Beam me up, Scotty! (But this may take a while)

FTA: "Without quite the drama of Alexander Graham Bell calling out, “Mr. Watson, come here!” or the charm of the original “Star Trek” television show, scientists have nonetheless achieved a milestone in communication: teleporting the quantum identity of one atom to another a few feet away."

I think the biggest applications of this technology will be for quantum encryption. As amazing as PGP encryption is (and especially considering how simple it is), it's still not 100% secure.
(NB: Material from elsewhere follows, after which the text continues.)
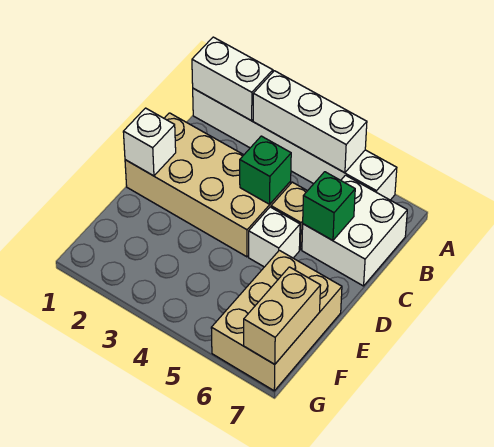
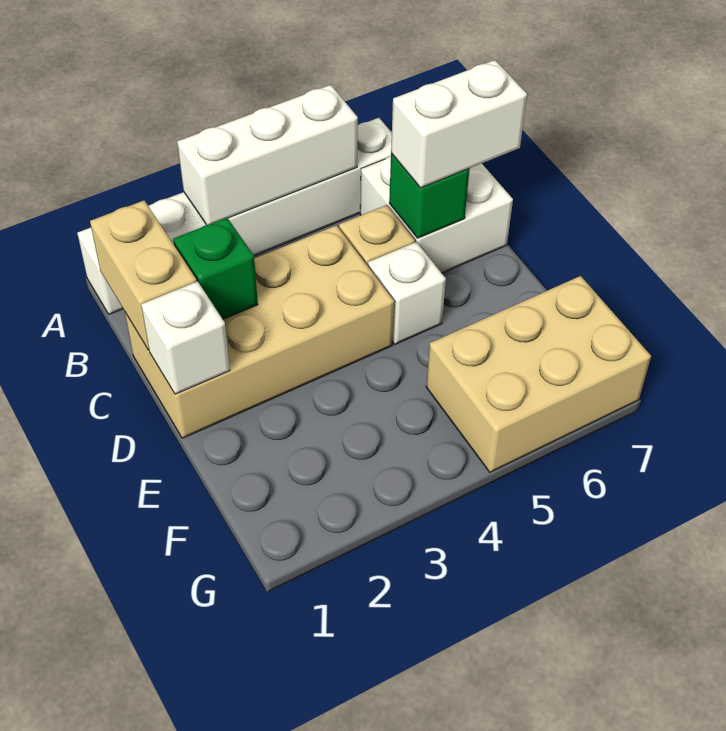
white brick A1:A2 level 2 -> white brick C6:C7 level 3
green brick C4 level 2 -> green brick C2 level 2
tan brick E6:G7 level 1 -> tan brick F5:G7 level 1
tan brick F7:G7 level 2 -> tan brick B1:C1 level 2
And you know the NSA has the computing power to break through even well encrypted communication using PGP. If they couldn't, you can pretty much place bets on PGP software being illegal (it was regulated, and still is in a way, by US munitions export regulations... read more about all that here.) Anyway, quantum encryption is probably a long way off from being accessible by anybody and everybody, but when it gets close you can pretty much bet we'll see the government do their best to shut it down, seeing as it's completely unbreakable (at least as far as I know, and admitedly I haven't kept up with a lot of the technology). Not to get all folksy on everyone, but I'm a big fan of encryption simply because with a good enough encryption scheme, we can keep the other people (ahem, the government, ahem) from reading our mail, IMs, and generally spying on us. Yay privacy! Also, online banking is pretty convenient.

1 comment:

  1. Yeah, quantum teleportation and entanglement are pretty cool stuff, but we're a long way away from teleporting anything. The amount of information contained in a human body would take several light years of 1TB hard drives stacked one on top of the other. Even temporarily storing or trying to transmit and process the sheer amount would certainly be a limiting factor. I suppose a lot of the information in the human body is redundant, but I don't really like the idea of having a compression algorithm applied to my body.